= WHAT YOU NEED TO DO =
Search the records for "none". Report every line where it occurs.

── SUPPLIED MATERIAL

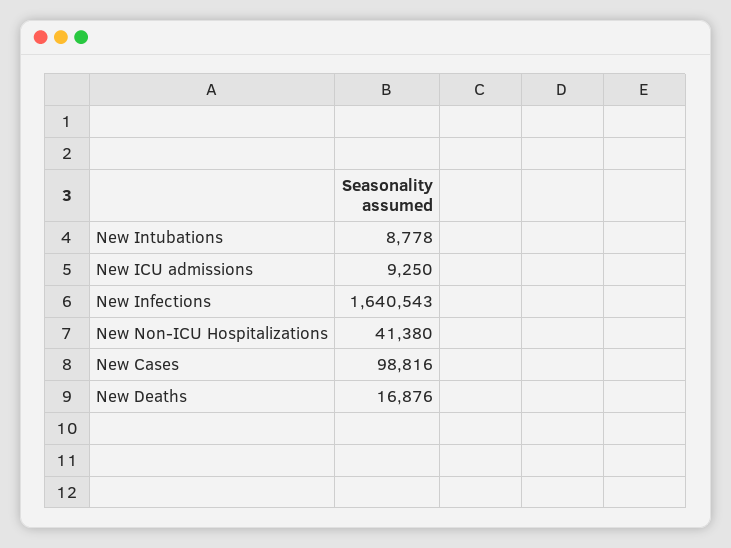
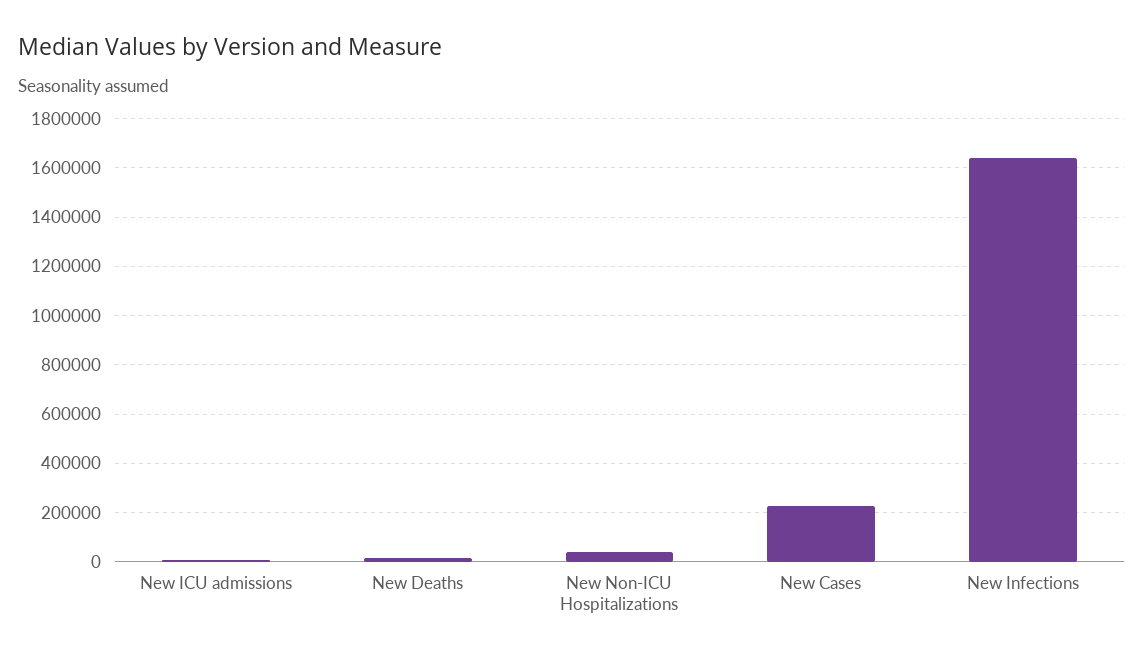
New Intubations: 8778 -> none
New Cases: 98816 -> 225000

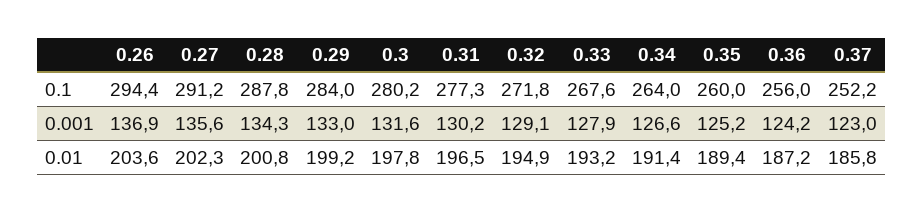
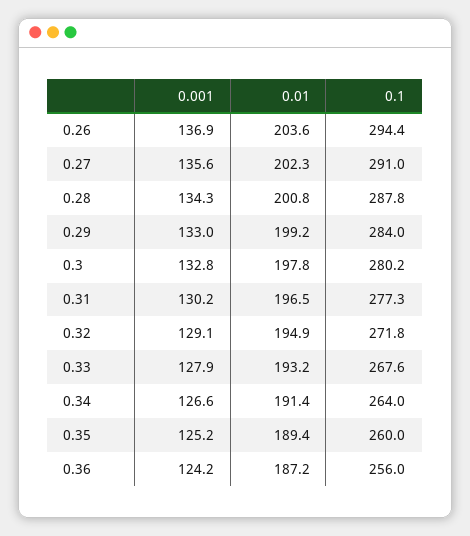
0.27, 0.1: 291.2 -> 291
0.37, 0.1: 252.2 -> none
0.3, 0.001: 131.6 -> 132.8
0.37, 0.001: 123 -> none
0.37, 0.01: 185.8 -> none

────

= EXERCISE SOLUTION =
New Intubations: 8778 -> none
0.37, 0.1: 252.2 -> none
0.37, 0.001: 123 -> none
0.37, 0.01: 185.8 -> none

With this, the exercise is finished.